Im Juli 2023 ist eine Ära für immer zu Ende gegangen – und war gleichzeitig eine Zäsur für das Kölner Werk, dessen Ausmaße man erst Jahre später richtig erkennen sollte. Am 7. Juli 2023 rollte im Ford Werk in Köln der letzte Fiesta vom Band. Der Kleinwagen hat Generationen von Menschen geprägt. Seine Produktion im Kölner Ford Werk hat gleichzeitig tausende Arbeitsplätze über Jahrzehnte gesichert. Der Ford Fiesta war ein Auto für Menschen mit geringem Budget oder einfach Fahranfänger. (Fotos: IMAGO / Motorsport Images)

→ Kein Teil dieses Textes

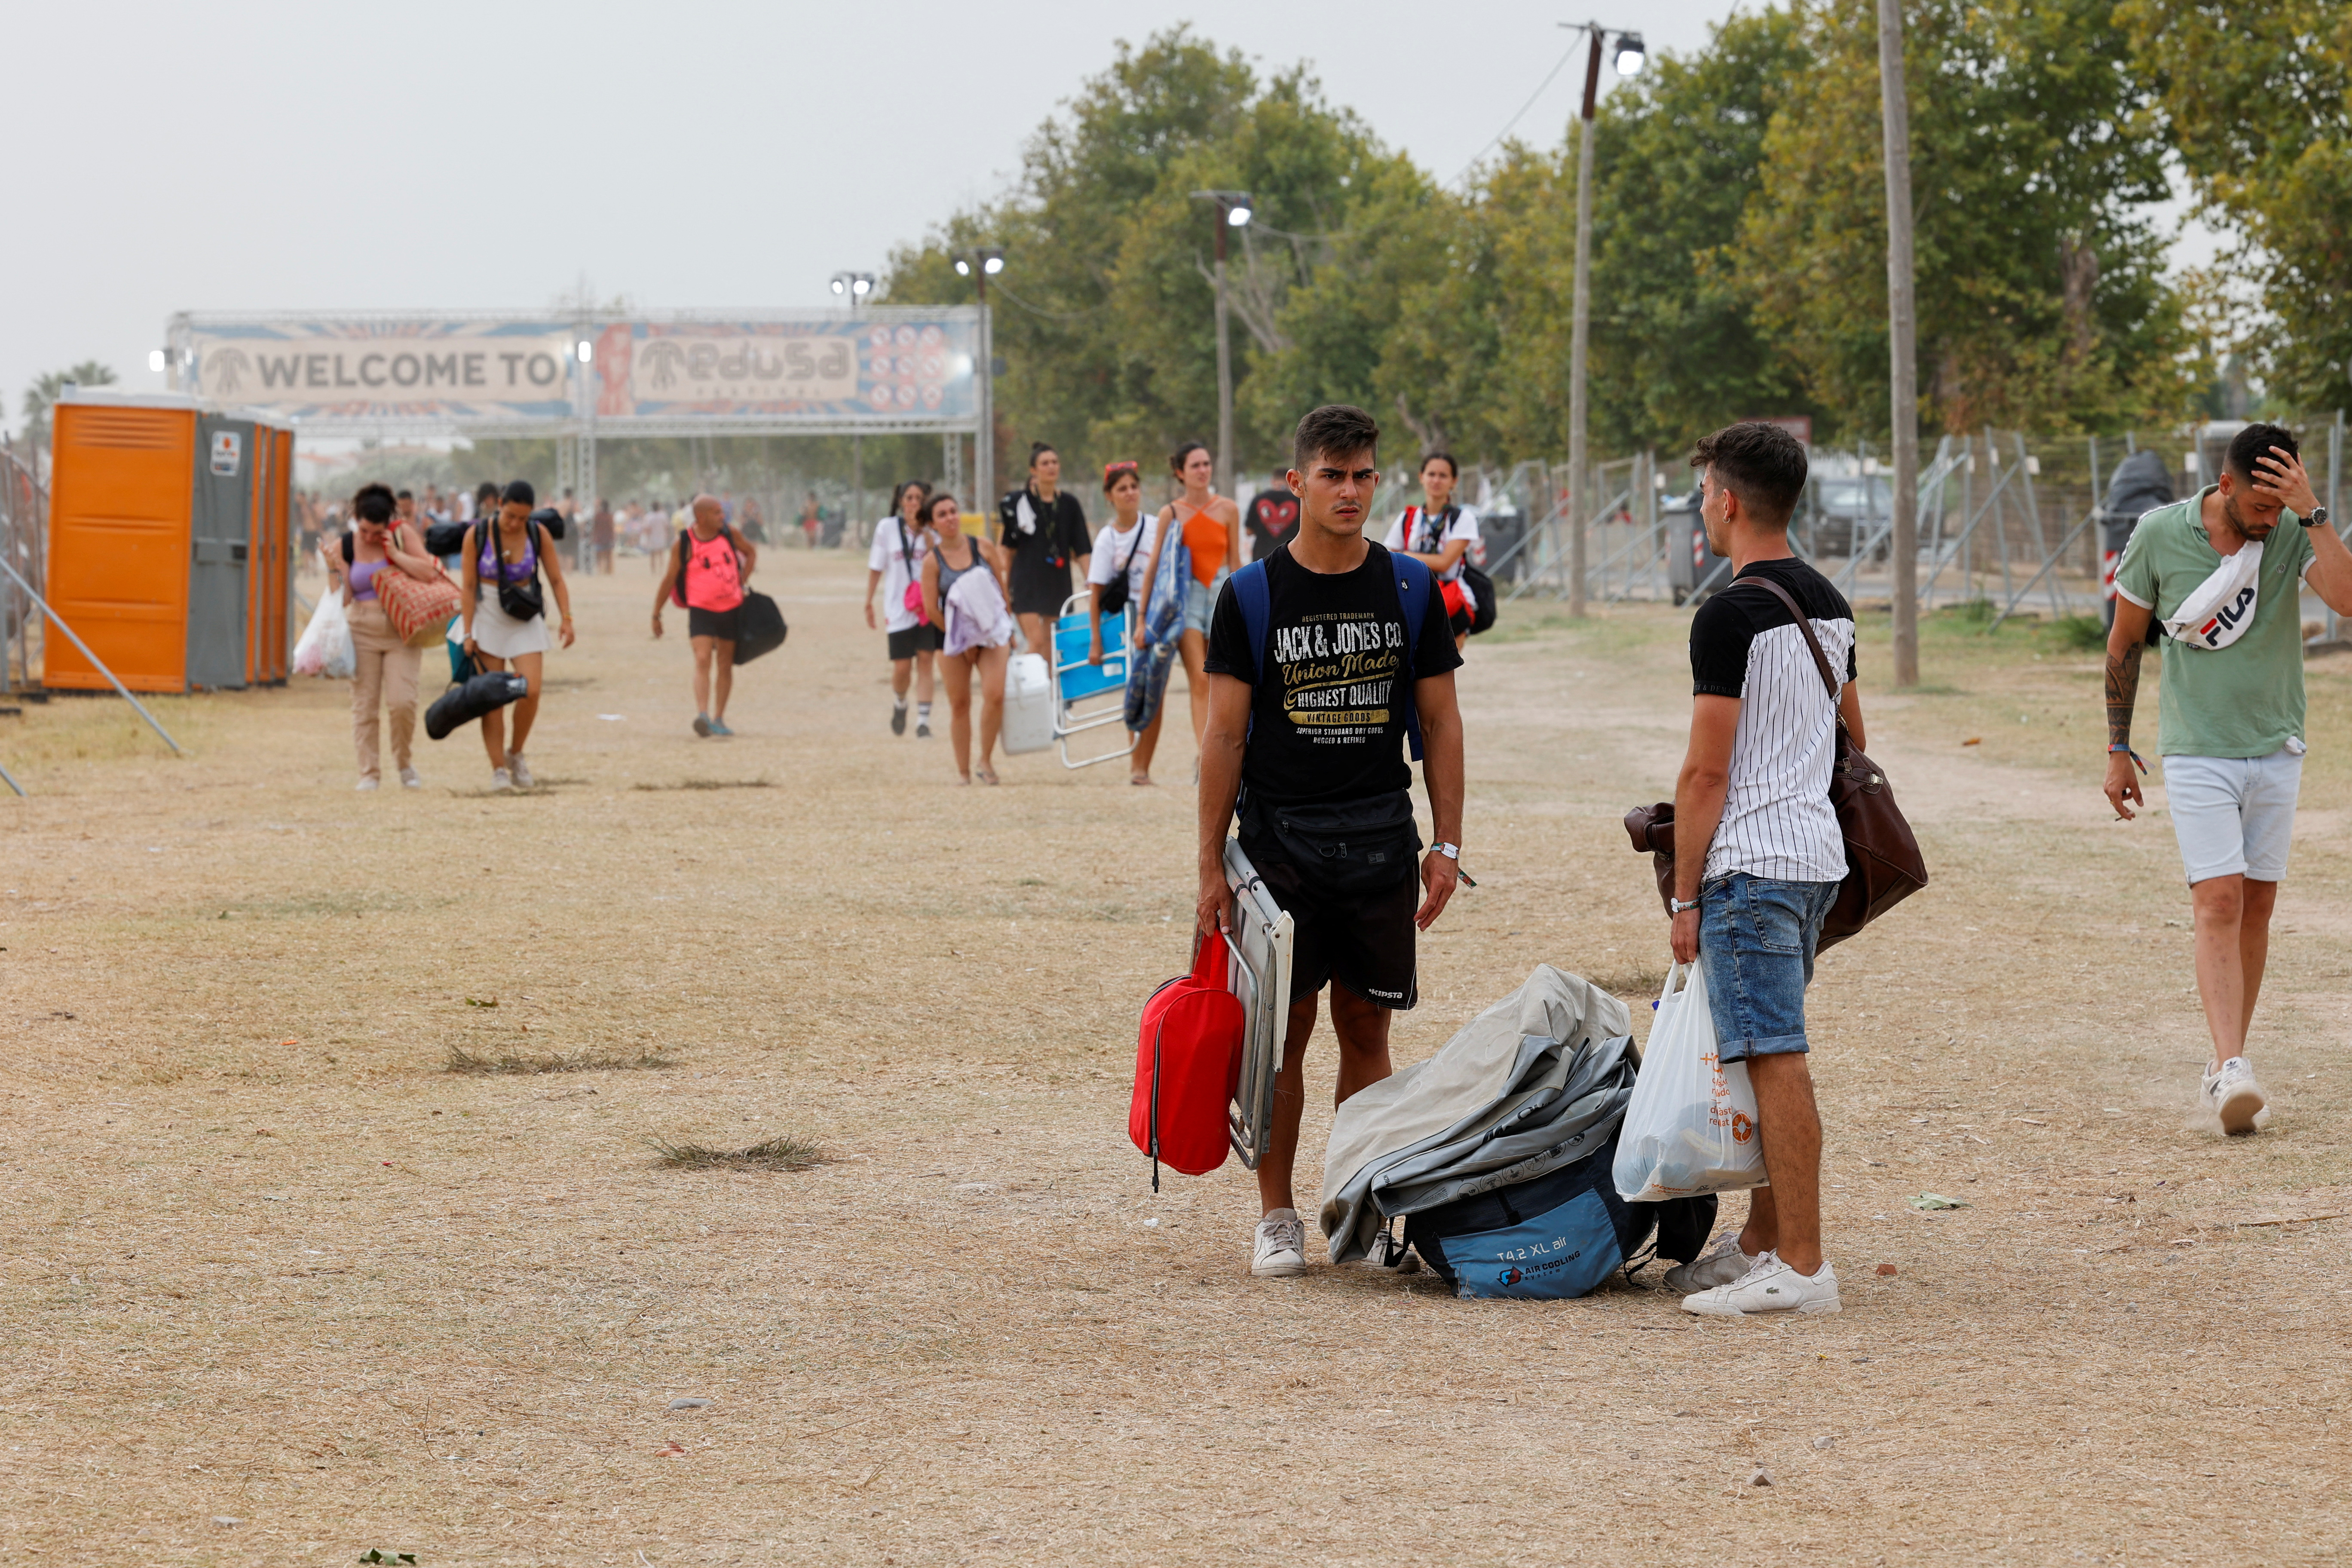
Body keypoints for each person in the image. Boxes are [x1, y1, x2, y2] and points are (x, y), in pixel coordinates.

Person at [1197, 404, 1466, 1279]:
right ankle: (1277, 1215)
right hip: (1280, 846)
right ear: (1296, 483)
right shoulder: (1250, 594)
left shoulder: (1409, 588)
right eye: (1332, 475)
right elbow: (1224, 738)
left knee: (1366, 1027)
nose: (1349, 492)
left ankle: (1358, 1202)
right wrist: (1209, 863)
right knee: (1282, 1031)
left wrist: (1448, 844)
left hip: (1381, 841)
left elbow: (1440, 719)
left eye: (1362, 476)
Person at [1659, 422, 1857, 1317]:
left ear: (1730, 502)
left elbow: (1707, 771)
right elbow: (1852, 733)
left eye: (1705, 492)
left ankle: (1805, 1268)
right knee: (1774, 1049)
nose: (1703, 506)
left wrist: (1685, 891)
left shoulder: (1728, 613)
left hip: (1752, 865)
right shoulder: (1830, 601)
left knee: (1775, 1058)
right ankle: (1764, 1243)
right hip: (1815, 857)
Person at [2105, 423, 2352, 1136]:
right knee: (2217, 897)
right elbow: (2124, 643)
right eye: (2260, 506)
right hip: (2195, 749)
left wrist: (2311, 511)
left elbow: (2346, 600)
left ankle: (2225, 1066)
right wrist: (2117, 746)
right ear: (2224, 485)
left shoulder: (2293, 526)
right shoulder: (2157, 534)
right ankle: (2232, 1061)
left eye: (2280, 507)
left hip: (2277, 744)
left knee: (2257, 904)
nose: (2267, 521)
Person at [460, 480, 576, 791]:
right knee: (493, 699)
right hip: (487, 615)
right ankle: (498, 768)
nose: (515, 524)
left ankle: (516, 753)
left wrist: (567, 618)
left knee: (531, 689)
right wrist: (468, 631)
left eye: (523, 518)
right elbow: (468, 587)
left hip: (523, 613)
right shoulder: (478, 534)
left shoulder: (538, 534)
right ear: (499, 504)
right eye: (510, 515)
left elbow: (556, 578)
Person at [1137, 441, 1242, 763]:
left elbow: (1236, 560)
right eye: (1195, 466)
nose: (1203, 471)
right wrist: (1142, 619)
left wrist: (1246, 606)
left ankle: (1218, 748)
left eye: (1206, 464)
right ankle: (1206, 755)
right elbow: (1155, 566)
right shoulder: (1171, 513)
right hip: (1186, 599)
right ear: (1180, 473)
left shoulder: (1228, 509)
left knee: (1220, 679)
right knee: (1200, 676)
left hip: (1222, 592)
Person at [341, 488, 441, 791]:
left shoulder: (402, 535)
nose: (370, 538)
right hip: (361, 628)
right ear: (355, 520)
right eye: (364, 531)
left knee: (402, 703)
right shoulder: (346, 544)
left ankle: (404, 763)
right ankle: (369, 772)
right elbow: (344, 597)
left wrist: (396, 556)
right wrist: (336, 568)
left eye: (377, 531)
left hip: (402, 629)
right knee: (365, 706)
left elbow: (429, 572)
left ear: (388, 523)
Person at [920, 492, 1014, 784]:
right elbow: (931, 608)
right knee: (960, 703)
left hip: (991, 633)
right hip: (952, 639)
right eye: (942, 515)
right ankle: (963, 771)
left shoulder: (983, 547)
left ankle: (985, 761)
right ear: (933, 524)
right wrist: (963, 640)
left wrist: (1007, 630)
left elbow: (1001, 592)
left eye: (953, 511)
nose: (950, 519)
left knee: (995, 695)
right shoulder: (932, 562)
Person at [652, 493, 759, 738]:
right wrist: (656, 613)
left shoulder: (730, 534)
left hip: (731, 608)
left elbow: (751, 553)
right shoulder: (684, 542)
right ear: (701, 517)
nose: (723, 517)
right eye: (717, 513)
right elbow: (669, 579)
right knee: (702, 659)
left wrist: (742, 582)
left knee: (724, 662)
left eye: (722, 512)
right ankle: (702, 715)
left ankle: (719, 718)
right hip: (701, 609)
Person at [1085, 460, 1166, 784]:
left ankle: (1144, 764)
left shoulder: (1156, 525)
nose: (1130, 493)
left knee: (1155, 691)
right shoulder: (1107, 538)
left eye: (1134, 486)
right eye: (1122, 489)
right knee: (1137, 692)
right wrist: (1095, 639)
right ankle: (1136, 764)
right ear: (1110, 496)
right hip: (1125, 619)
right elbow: (1096, 591)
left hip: (1157, 616)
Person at [997, 441, 1093, 655]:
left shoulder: (1070, 504)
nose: (1051, 467)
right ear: (1034, 470)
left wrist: (1091, 584)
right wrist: (1002, 584)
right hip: (1026, 582)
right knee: (1037, 642)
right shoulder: (1018, 503)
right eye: (1045, 463)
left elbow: (1083, 549)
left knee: (1053, 645)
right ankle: (1026, 685)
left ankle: (1049, 688)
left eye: (1055, 462)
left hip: (1057, 581)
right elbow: (1006, 549)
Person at [1382, 452, 1483, 652]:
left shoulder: (1463, 518)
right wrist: (1405, 556)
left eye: (1443, 476)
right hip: (1414, 598)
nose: (1436, 480)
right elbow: (1391, 558)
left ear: (1454, 481)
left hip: (1451, 600)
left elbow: (1445, 563)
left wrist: (1406, 555)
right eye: (1431, 474)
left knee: (1444, 665)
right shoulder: (1408, 517)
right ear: (1421, 477)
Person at [865, 480, 940, 738]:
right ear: (900, 502)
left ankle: (923, 721)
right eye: (909, 498)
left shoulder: (934, 530)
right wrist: (869, 601)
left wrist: (931, 544)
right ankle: (900, 702)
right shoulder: (887, 529)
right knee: (902, 668)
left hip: (928, 607)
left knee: (927, 661)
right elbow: (877, 566)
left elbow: (944, 566)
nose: (914, 503)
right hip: (899, 607)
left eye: (919, 498)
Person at [1243, 468, 1298, 560]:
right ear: (1290, 480)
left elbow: (1249, 531)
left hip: (1262, 558)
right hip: (1290, 557)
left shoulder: (1258, 499)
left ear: (1272, 481)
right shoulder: (1299, 501)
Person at [592, 497, 616, 575]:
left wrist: (593, 537)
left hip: (599, 538)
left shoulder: (598, 516)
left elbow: (595, 527)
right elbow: (612, 527)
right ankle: (608, 571)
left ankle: (600, 571)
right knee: (609, 556)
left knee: (599, 556)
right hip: (608, 538)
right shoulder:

Mit dem Ende der Fiesta-Produktion ging in Köln eine Ära zu Ende – und ein Stück Wirtschaftsgeschichte. Über 40 Jahre wurde der Fiesta gebaut. 1976 lief die erste Version vom Band (40 PS, 8440 Mark), davon viele Jahrzehnte in Köln. Das Foto zeigt, wie die erste Version des Ford Fiestas aussah. 2023 musste der nach wie vor günstige Kleinwagen (Neuwagen Listenpreis heute ab etwa 20.000 Euro) Platz machen für andere Autos.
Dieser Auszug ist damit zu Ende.